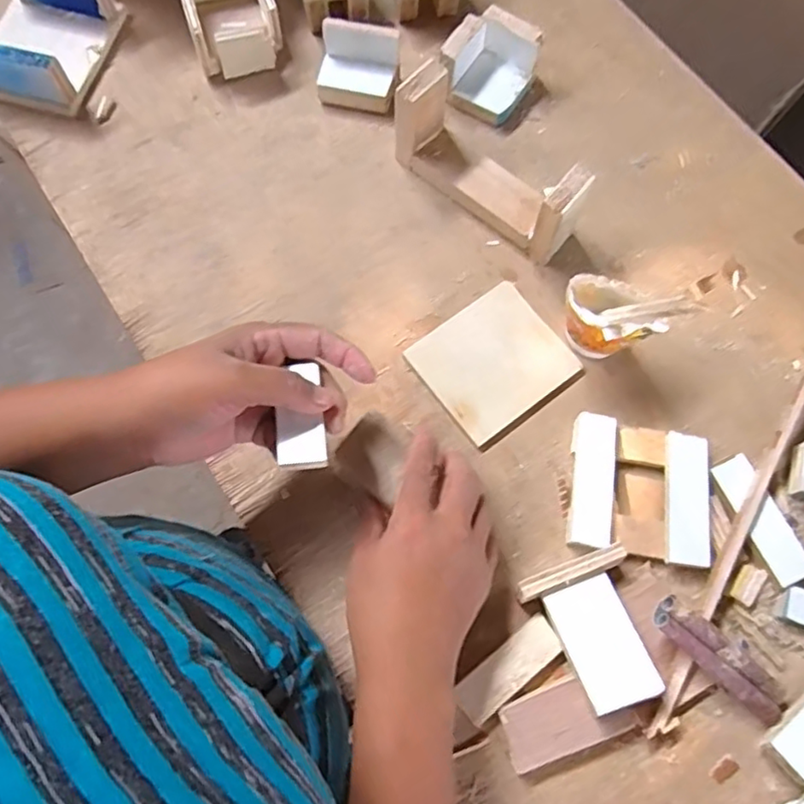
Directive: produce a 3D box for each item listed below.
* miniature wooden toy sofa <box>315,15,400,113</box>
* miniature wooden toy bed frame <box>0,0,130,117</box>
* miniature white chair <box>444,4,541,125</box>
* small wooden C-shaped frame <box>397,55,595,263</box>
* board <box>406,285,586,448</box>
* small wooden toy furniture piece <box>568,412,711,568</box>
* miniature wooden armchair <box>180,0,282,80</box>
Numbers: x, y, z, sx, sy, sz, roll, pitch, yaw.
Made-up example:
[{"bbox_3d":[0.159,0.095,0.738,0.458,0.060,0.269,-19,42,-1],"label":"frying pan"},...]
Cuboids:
[{"bbox_3d":[-0.038,-0.280,0.528,0.063,0.042,0.057,12,73,3],"label":"miniature wooden toy sofa"},{"bbox_3d":[-0.305,-0.308,0.524,0.100,0.052,0.115,11,73,3],"label":"miniature wooden toy bed frame"},{"bbox_3d":[0.073,-0.281,0.526,0.068,0.045,0.076,31,75,9],"label":"miniature white chair"},{"bbox_3d":[0.065,-0.182,0.480,0.157,0.074,0.048,38,77,10],"label":"small wooden C-shaped frame"},{"bbox_3d":[0.068,-0.030,0.469,0.100,0.009,0.090,-35,77,-10],"label":"board"},{"bbox_3d":[0.164,0.061,0.436,0.090,0.017,0.090,9,73,2],"label":"small wooden toy furniture piece"},{"bbox_3d":[-0.145,-0.325,0.534,0.076,0.046,0.078,-17,74,-5],"label":"miniature wooden armchair"}]

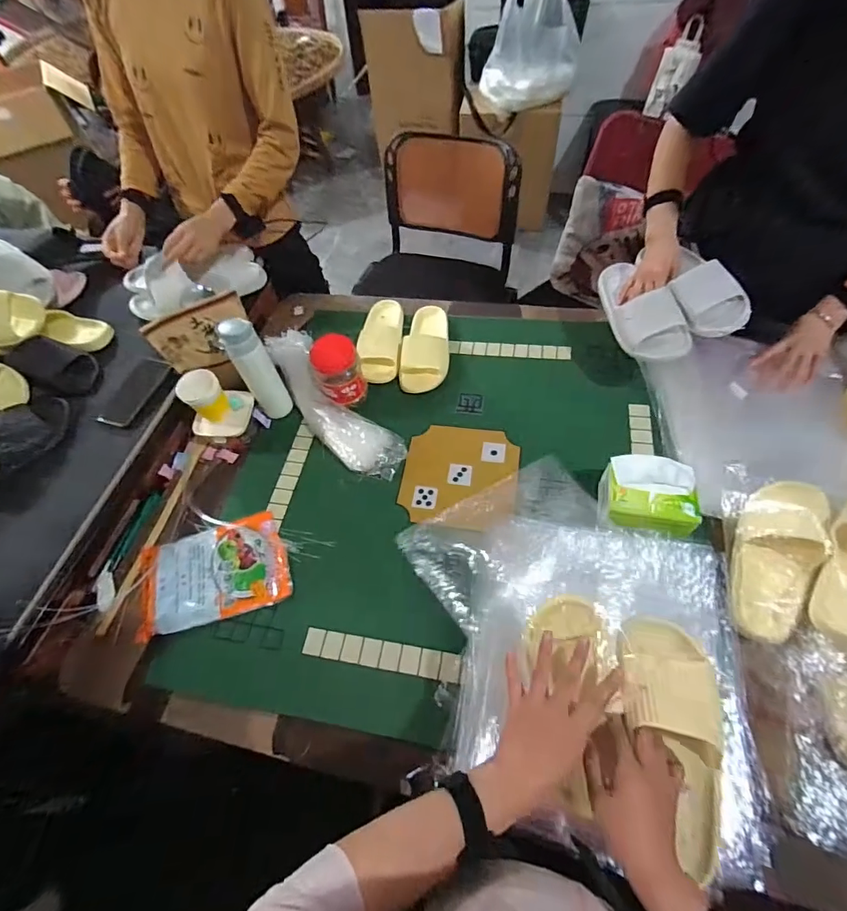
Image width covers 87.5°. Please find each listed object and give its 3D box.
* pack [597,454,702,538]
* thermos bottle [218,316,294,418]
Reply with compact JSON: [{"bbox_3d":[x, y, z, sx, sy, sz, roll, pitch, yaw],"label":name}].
[{"bbox_3d":[0.364,0.066,0.721,0.137,0.078,0.108,11,60,11],"label":"pack"},{"bbox_3d":[-0.330,-0.164,0.886,0.069,0.219,0.074,-30,61,-14],"label":"thermos bottle"}]

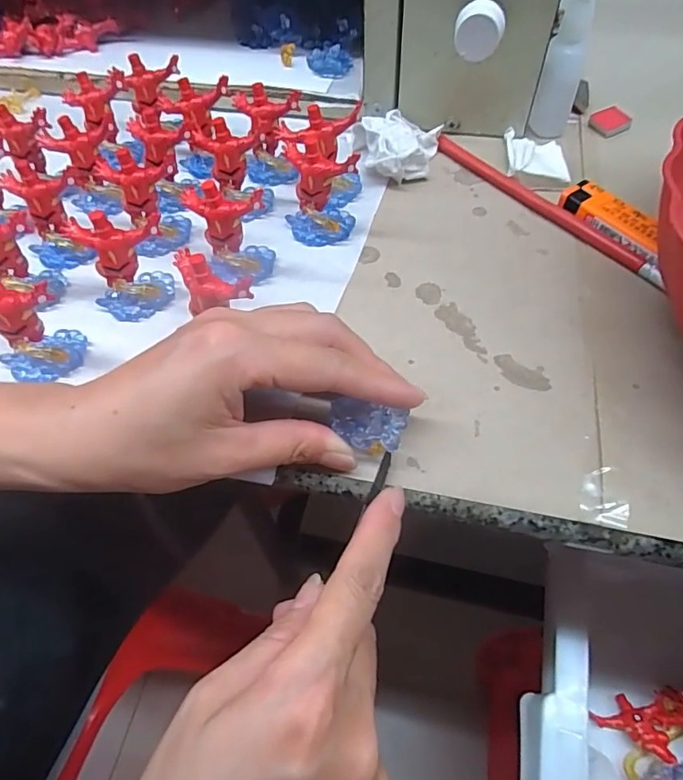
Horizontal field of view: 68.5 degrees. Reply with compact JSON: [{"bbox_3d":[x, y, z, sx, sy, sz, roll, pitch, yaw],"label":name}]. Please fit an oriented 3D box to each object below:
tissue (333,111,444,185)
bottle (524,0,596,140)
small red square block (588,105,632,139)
[{"bbox_3d":[0.029,-0.154,0.309,0.060,0.021,0.054,24,61,17],"label":"tissue"},{"bbox_3d":[0.131,-0.195,0.289,0.023,0.082,0.021,16,59,13],"label":"bottle"},{"bbox_3d":[0.173,-0.173,0.322,0.021,0.006,0.019,-26,59,-14],"label":"small red square block"}]

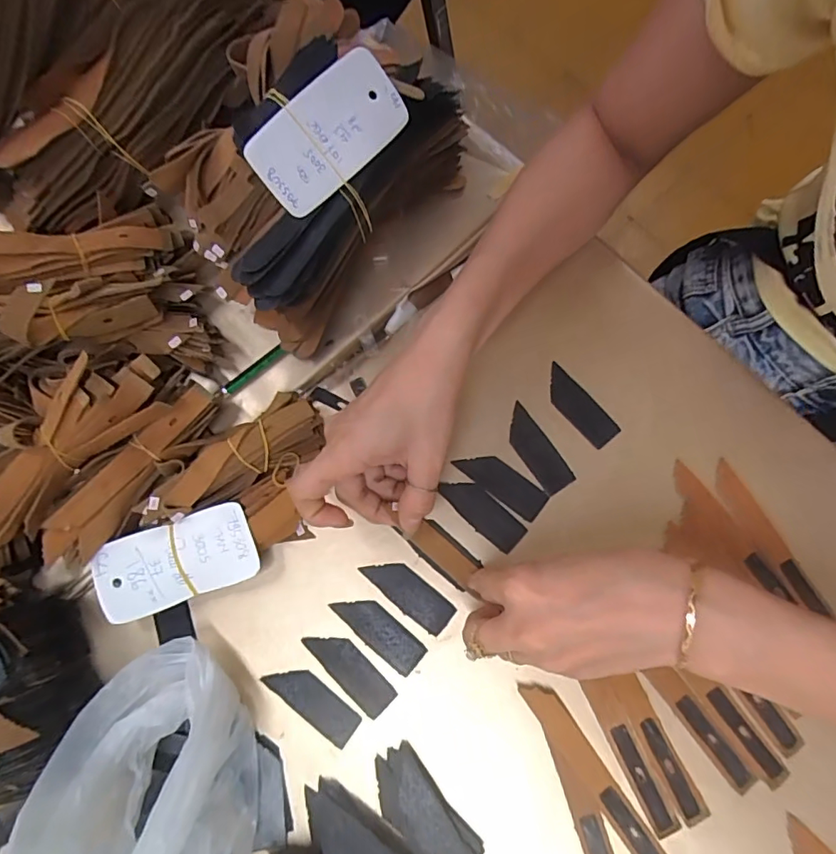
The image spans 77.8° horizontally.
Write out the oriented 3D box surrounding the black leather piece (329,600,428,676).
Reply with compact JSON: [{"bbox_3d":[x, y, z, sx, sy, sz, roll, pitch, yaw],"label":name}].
[{"bbox_3d":[-0.025,0.131,0.337,0.063,0.005,0.023,39,81,12],"label":"black leather piece"}]

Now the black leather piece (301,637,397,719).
[{"bbox_3d":[-0.044,0.154,0.332,0.064,0.004,0.023,42,85,12],"label":"black leather piece"}]

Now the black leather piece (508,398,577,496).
[{"bbox_3d":[0.081,0.015,0.359,0.023,0.004,0.062,-34,76,-1],"label":"black leather piece"}]

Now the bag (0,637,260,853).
[{"bbox_3d":[-0.136,0.204,0.273,0.105,0.090,0.150,-44,77,-7],"label":"bag"}]

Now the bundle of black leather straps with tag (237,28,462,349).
[{"bbox_3d":[-0.061,-0.174,0.353,0.107,0.097,0.211,35,81,12],"label":"bundle of black leather straps with tag"}]

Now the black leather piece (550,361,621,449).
[{"bbox_3d":[0.112,-0.015,0.364,0.023,0.004,0.062,-42,76,-1],"label":"black leather piece"}]

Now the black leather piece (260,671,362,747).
[{"bbox_3d":[-0.067,0.174,0.329,0.063,0.004,0.024,36,82,11],"label":"black leather piece"}]

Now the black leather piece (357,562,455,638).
[{"bbox_3d":[-0.006,0.108,0.342,0.063,0.004,0.023,38,83,12],"label":"black leather piece"}]

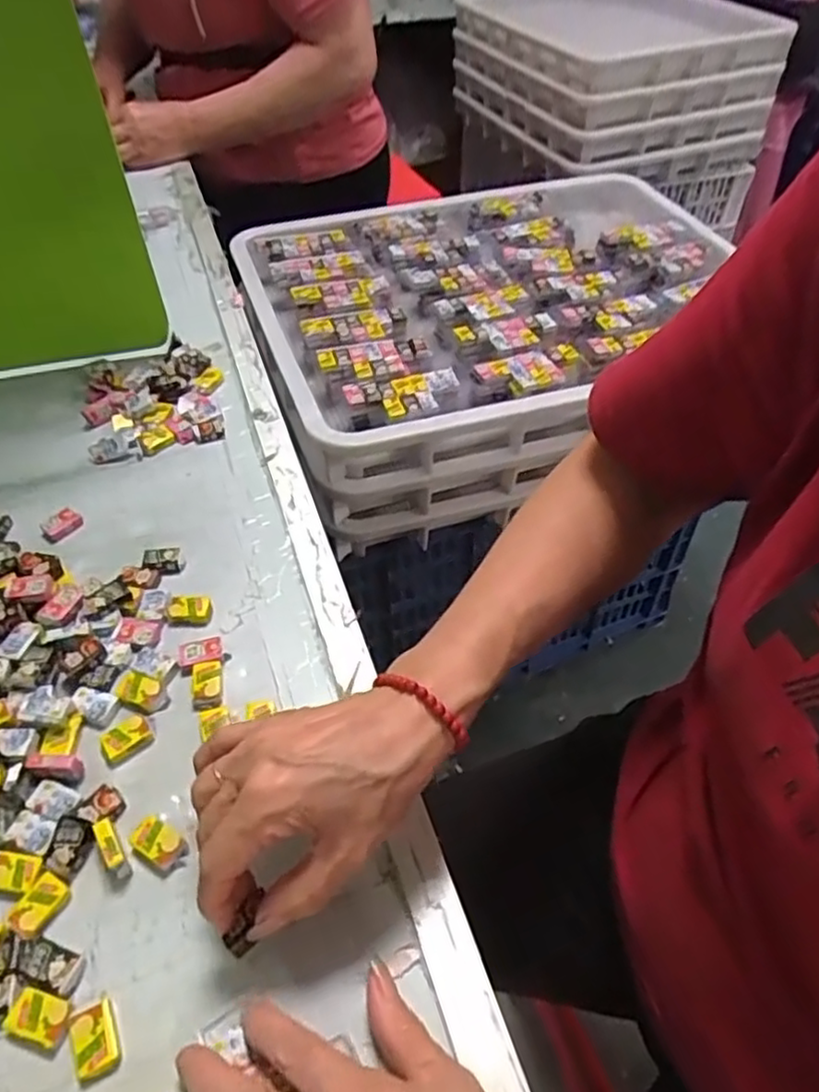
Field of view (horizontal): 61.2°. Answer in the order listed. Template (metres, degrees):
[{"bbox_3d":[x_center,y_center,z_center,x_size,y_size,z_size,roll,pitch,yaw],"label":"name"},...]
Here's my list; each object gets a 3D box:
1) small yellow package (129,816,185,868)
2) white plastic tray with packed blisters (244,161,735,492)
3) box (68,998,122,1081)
[{"bbox_3d":[-0.126,0.148,0.348,0.024,0.007,0.017,24,53,20],"label":"small yellow package"},{"bbox_3d":[0.111,-0.328,0.878,0.582,0.071,0.528,-16,50,-12],"label":"white plastic tray with packed blisters"},{"bbox_3d":[-0.136,0.212,0.299,0.018,0.009,0.028,-21,52,-17],"label":"box"}]

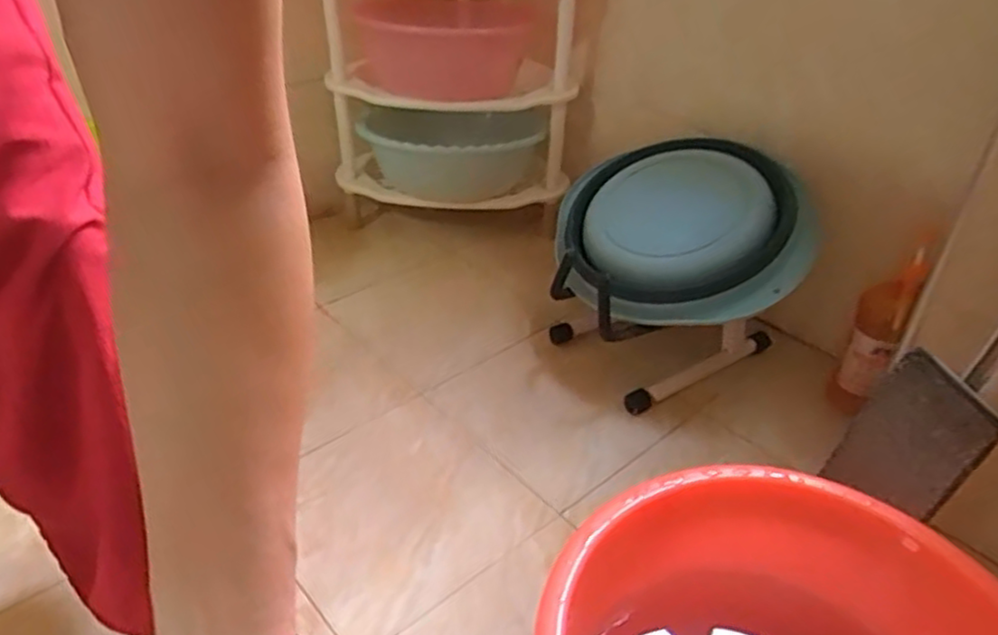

++++++

# [WHAT IS EXPECTED]
Output the complete listing exactly as it appears, except for the images.

# [WRITTEN RESPONSE]
Directive: produce a 3D box for each item listed below.
* miniature wooden toy sofa <box>315,15,400,113</box>
* miniature wooden toy bed frame <box>0,0,130,117</box>
* miniature white chair <box>444,4,541,125</box>
* small wooden C-shaped frame <box>397,55,595,263</box>
* board <box>406,285,586,448</box>
* small wooden toy furniture piece <box>568,412,711,568</box>
* miniature wooden armchair <box>180,0,282,80</box>
Numbers: x, y, z, sx, sy, sz, roll, pitch, yaw.
Made-up example:
[{"bbox_3d":[0.159,0.095,0.738,0.458,0.060,0.269,-19,42,-1],"label":"frying pan"},...]
Cuboids:
[{"bbox_3d":[-0.038,-0.280,0.528,0.063,0.042,0.057,12,73,3],"label":"miniature wooden toy sofa"},{"bbox_3d":[-0.305,-0.308,0.524,0.100,0.052,0.115,11,73,3],"label":"miniature wooden toy bed frame"},{"bbox_3d":[0.073,-0.281,0.526,0.068,0.045,0.076,31,75,9],"label":"miniature white chair"},{"bbox_3d":[0.065,-0.182,0.480,0.157,0.074,0.048,38,77,10],"label":"small wooden C-shaped frame"},{"bbox_3d":[0.068,-0.030,0.469,0.100,0.009,0.090,-35,77,-10],"label":"board"},{"bbox_3d":[0.164,0.061,0.436,0.090,0.017,0.090,9,73,2],"label":"small wooden toy furniture piece"},{"bbox_3d":[-0.145,-0.325,0.534,0.076,0.046,0.078,-17,74,-5],"label":"miniature wooden armchair"}]

Image width covers 87.5°. Please find each listed object and give its 3D box.
* pack [597,454,702,538]
* thermos bottle [218,316,294,418]
Reply with compact JSON: [{"bbox_3d":[x, y, z, sx, sy, sz, roll, pitch, yaw],"label":name}].
[{"bbox_3d":[0.364,0.066,0.721,0.137,0.078,0.108,11,60,11],"label":"pack"},{"bbox_3d":[-0.330,-0.164,0.886,0.069,0.219,0.074,-30,61,-14],"label":"thermos bottle"}]

Horizontal field of view: 68.5 degrees. Reply with compact JSON: [{"bbox_3d":[x, y, z, sx, sy, sz, roll, pitch, yaw],"label":name}]. Please fit an oriented 3D box to each object below:
tissue (333,111,444,185)
bottle (524,0,596,140)
small red square block (588,105,632,139)
[{"bbox_3d":[0.029,-0.154,0.309,0.060,0.021,0.054,24,61,17],"label":"tissue"},{"bbox_3d":[0.131,-0.195,0.289,0.023,0.082,0.021,16,59,13],"label":"bottle"},{"bbox_3d":[0.173,-0.173,0.322,0.021,0.006,0.019,-26,59,-14],"label":"small red square block"}]

The image spans 77.8° horizontally.
Write out the oriented 3D box surrounding the black leather piece (329,600,428,676).
Reply with compact JSON: [{"bbox_3d":[x, y, z, sx, sy, sz, roll, pitch, yaw],"label":name}].
[{"bbox_3d":[-0.025,0.131,0.337,0.063,0.005,0.023,39,81,12],"label":"black leather piece"}]

Now the black leather piece (301,637,397,719).
[{"bbox_3d":[-0.044,0.154,0.332,0.064,0.004,0.023,42,85,12],"label":"black leather piece"}]

Now the black leather piece (508,398,577,496).
[{"bbox_3d":[0.081,0.015,0.359,0.023,0.004,0.062,-34,76,-1],"label":"black leather piece"}]

Now the bag (0,637,260,853).
[{"bbox_3d":[-0.136,0.204,0.273,0.105,0.090,0.150,-44,77,-7],"label":"bag"}]

Now the bundle of black leather straps with tag (237,28,462,349).
[{"bbox_3d":[-0.061,-0.174,0.353,0.107,0.097,0.211,35,81,12],"label":"bundle of black leather straps with tag"}]

Now the black leather piece (550,361,621,449).
[{"bbox_3d":[0.112,-0.015,0.364,0.023,0.004,0.062,-42,76,-1],"label":"black leather piece"}]

Now the black leather piece (260,671,362,747).
[{"bbox_3d":[-0.067,0.174,0.329,0.063,0.004,0.024,36,82,11],"label":"black leather piece"}]

Now the black leather piece (357,562,455,638).
[{"bbox_3d":[-0.006,0.108,0.342,0.063,0.004,0.023,38,83,12],"label":"black leather piece"}]

Field of view (horizontal): 61.2°. Answer in the order listed. Template (metres, degrees):
[{"bbox_3d":[x_center,y_center,z_center,x_size,y_size,z_size,roll,pitch,yaw],"label":"name"},...]
Here's my list; each object gets a 3D box:
1) small yellow package (129,816,185,868)
2) white plastic tray with packed blisters (244,161,735,492)
3) box (68,998,122,1081)
[{"bbox_3d":[-0.126,0.148,0.348,0.024,0.007,0.017,24,53,20],"label":"small yellow package"},{"bbox_3d":[0.111,-0.328,0.878,0.582,0.071,0.528,-16,50,-12],"label":"white plastic tray with packed blisters"},{"bbox_3d":[-0.136,0.212,0.299,0.018,0.009,0.028,-21,52,-17],"label":"box"}]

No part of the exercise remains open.